A protein-packed vegan chicken salad featuring crunchy almonds, sweet grapes, and creamy dressing in 15 minutes.
# What Goes In:
→ Protein & Crunch
01 - 1/2 cup raw slivered almonds
02 - 15 oz canned chickpeas, drained and rinsed
→ Vegetables & Fruit
03 - 2 celery ribs, diced small
04 - 1/2 cup red grapes, halved
05 - 1/4 cup dried cherries
→ Dressing
06 - 1/2 cup vegan mayonnaise
07 - 1 tablespoon fresh lemon juice
08 - Salt and pepper to taste
# How to Make It:
01 - In a food processor, pulse slivered almonds until crumbly, being careful not to process into powder or paste.

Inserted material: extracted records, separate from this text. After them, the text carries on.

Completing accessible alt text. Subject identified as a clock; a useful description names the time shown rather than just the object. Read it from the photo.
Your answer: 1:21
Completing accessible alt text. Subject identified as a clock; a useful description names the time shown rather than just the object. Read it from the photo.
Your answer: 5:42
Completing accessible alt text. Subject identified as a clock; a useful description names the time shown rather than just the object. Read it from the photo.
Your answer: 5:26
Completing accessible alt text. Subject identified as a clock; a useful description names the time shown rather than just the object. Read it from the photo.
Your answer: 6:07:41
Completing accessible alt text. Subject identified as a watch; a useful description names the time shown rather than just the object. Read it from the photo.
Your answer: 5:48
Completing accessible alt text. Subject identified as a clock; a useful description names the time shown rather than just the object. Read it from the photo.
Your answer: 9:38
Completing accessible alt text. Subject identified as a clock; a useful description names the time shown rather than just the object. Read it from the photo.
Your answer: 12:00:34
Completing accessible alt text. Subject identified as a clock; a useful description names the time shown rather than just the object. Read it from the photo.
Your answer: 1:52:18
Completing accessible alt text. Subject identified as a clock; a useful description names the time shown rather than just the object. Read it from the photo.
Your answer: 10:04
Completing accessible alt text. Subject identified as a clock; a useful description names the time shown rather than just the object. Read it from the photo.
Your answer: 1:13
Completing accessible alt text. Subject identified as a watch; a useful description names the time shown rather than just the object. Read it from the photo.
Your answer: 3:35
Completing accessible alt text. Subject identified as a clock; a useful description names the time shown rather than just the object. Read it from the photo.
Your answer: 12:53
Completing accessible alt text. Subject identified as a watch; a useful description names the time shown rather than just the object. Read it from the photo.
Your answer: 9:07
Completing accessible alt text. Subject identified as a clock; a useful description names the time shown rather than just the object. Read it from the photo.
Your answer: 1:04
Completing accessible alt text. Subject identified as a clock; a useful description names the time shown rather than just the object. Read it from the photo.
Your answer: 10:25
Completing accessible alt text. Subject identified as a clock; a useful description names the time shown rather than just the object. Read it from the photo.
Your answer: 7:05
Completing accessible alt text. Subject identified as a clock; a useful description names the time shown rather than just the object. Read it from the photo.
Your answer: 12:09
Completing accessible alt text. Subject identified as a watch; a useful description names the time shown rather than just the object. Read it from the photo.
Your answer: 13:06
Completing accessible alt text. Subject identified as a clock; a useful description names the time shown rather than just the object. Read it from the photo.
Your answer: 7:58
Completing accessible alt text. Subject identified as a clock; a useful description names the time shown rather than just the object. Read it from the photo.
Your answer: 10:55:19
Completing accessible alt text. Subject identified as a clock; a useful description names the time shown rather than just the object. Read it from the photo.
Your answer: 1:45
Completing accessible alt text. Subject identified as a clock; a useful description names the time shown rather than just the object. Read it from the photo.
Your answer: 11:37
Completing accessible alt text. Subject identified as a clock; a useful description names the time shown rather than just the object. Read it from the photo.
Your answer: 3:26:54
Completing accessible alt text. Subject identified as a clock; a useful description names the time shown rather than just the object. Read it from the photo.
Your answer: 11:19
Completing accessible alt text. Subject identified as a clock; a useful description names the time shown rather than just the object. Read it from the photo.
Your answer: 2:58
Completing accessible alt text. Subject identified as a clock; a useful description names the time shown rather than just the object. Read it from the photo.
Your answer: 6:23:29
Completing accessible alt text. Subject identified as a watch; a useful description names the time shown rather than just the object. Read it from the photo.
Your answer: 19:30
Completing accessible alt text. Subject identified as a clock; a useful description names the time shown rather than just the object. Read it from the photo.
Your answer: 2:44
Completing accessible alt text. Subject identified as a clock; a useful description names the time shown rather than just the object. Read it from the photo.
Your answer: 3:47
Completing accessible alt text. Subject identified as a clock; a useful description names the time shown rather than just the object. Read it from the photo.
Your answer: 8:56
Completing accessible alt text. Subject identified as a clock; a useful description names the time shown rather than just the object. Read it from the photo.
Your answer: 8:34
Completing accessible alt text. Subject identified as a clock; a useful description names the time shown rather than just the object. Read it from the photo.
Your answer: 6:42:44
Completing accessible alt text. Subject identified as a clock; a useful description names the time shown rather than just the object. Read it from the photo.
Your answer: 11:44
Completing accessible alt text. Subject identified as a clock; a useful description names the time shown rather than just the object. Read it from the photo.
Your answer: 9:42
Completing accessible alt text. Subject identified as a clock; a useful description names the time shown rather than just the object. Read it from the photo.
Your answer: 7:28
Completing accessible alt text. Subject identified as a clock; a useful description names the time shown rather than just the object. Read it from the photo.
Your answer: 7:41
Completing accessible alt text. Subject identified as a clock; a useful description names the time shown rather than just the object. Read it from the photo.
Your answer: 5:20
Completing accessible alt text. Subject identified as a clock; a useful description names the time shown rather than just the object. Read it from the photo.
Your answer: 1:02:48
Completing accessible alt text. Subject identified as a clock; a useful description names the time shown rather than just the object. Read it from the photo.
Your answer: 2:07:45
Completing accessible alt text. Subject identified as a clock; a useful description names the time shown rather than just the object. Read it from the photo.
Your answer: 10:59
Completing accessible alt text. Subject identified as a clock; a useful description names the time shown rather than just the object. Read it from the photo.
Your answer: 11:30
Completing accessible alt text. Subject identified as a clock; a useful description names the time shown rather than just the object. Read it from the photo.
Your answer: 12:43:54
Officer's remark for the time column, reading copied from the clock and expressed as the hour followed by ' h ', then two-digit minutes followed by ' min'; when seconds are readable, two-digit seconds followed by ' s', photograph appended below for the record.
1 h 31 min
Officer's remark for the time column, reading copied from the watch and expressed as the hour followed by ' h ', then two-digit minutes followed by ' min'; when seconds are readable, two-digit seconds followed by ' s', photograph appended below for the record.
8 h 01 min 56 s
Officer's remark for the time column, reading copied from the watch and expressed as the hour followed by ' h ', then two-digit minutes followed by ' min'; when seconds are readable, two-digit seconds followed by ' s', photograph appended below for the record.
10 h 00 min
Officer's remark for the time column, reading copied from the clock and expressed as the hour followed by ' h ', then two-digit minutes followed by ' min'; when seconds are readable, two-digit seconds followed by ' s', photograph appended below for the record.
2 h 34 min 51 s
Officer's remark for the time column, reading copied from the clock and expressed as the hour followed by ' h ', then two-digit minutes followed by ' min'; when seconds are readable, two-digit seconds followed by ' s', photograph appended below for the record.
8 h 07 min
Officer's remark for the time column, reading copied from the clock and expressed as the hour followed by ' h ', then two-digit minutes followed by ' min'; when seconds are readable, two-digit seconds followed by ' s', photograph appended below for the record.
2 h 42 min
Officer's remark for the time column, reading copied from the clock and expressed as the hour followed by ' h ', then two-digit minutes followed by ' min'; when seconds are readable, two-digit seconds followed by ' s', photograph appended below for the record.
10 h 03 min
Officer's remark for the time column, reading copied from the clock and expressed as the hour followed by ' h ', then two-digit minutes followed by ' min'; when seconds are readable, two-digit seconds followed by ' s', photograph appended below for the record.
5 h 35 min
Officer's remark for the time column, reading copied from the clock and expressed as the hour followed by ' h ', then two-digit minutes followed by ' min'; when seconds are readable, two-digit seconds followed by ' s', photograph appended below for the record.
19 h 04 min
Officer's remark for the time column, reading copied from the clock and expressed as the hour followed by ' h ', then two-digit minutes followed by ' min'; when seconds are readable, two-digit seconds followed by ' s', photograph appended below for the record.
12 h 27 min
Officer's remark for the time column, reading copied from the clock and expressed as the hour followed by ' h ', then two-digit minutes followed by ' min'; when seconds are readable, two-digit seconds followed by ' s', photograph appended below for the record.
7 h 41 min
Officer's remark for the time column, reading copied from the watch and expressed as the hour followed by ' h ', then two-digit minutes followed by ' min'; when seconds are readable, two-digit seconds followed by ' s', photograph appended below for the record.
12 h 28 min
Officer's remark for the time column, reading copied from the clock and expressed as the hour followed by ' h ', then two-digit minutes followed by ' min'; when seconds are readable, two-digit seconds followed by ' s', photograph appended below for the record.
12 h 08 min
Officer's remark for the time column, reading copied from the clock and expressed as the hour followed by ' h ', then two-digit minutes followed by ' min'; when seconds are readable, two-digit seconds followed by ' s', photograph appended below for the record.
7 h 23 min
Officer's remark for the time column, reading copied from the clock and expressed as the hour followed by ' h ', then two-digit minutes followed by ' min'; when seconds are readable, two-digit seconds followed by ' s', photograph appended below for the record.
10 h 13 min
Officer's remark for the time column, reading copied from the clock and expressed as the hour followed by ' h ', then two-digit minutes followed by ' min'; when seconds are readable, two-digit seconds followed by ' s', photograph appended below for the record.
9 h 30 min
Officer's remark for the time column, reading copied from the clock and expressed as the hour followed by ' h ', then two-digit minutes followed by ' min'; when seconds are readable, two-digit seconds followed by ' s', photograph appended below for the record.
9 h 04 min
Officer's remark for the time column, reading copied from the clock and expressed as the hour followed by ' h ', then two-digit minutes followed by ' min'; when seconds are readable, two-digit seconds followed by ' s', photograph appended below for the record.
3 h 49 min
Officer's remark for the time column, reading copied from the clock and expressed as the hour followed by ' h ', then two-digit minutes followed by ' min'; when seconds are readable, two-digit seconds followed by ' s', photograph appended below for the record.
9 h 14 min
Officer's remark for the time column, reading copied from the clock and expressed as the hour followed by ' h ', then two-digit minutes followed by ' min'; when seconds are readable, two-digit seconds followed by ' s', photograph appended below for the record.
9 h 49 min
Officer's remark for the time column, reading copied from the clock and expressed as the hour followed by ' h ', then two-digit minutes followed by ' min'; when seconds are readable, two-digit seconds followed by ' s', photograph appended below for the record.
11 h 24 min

02 - Add drained chickpeas to the processor with almonds and pulse several times until mixture is flaky with some beans remaining whole. Avoid over-processing.
03 - Transfer almond-chickpea mixture to a large bowl. Add celery, grapes, dried cherries, vegan mayonnaise, lemon juice, salt, and pepper. Fold together until well combined.
04 - Refrigerate until ready to serve.
05 - Serve chilled on croissants, bread with lettuce, over a bed of greens, or with crackers.